Are falsity and nonexistence equivalent concepts?  If you believe in something that cannot be proven, but nevertheless turns out to not exist but yet cannot be verified with certitude or confirmed validity, is it a “false” belief?  Conversely, if there is general recognition, acknowledgment and consensus of agreement that embracing a certain paradigm is an act of futility precisely because it is deemed to be “false”, but doing so provides a semblance and feeling of comfort and security, does such submission to falsity encompass any substantive differentiation from a mistaken but unsubstantiated belief?

The inane nature of believing in “false gods”, of course, has taken its own absurd turn of nonsensical meaninglessness.  We have now made of moral equivalence idol-worshiping of mundane objects, events and activities, such that the charge itself is so widespread as to no longer have any relative relationship with ‘sacrilege’ or sin of a mortal nature, leaving aside being merely a venial sin of inconsequential punishment of deeds or beliefs.  Whether edifying false gods or nonexistent ones, the point nowadays is to make sure that it isn’t something that will harm one’s self.

Throughout history, people have always harbored secret beliefs, whether of superstitious and nonsensically held ones that resulted in no or little harm (unless, of course, eccentricity and bizarre, somewhat out-of-the-ordinary behavior was engaged in under the watchful eyes of innocent children who ratted out on witchcraft and sorcery counter to the religious decorum of the town’s ruling class), and such discourse of irrationality and lack of methodological reasoning were acceptable so long as self-harm or interruption of another’s peace and tranquility were not engaged.

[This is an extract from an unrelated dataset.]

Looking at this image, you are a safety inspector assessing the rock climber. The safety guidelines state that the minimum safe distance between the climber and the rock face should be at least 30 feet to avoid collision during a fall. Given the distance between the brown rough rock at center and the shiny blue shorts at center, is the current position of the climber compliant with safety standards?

In modernity, edifying false gods has been accepted, if only because liberty, freedom and free will have all been conflated to confuse and deify the self, the ego and the echoes of rebelling against the traditionalism of past ages.  We love to tear things down, to defy the past and unravel the historicity of yesterday’s constraints.

For Federal employees and U.S. Postal workers who have been too readily praying at the altar of “the mission of the agency” or the importance of the Postal work by volume and time, all at the expense of edifying the false gods of immortality, invincibility and loyalty to a function which has no end, the wages paid are often the deterioration of one’s health.

Preparing, formulating and filing an effective Federal Disability Retirement application, whether the Federal or Postal employee is under FERS, CSRS or CSRS Offset, is often the only way to step away from the altar of workplace madness, and the recognition of edifying false gods is often accomplished only by realizing that no gods, false, nonexistent or malevolent, are worth the price of one’s health.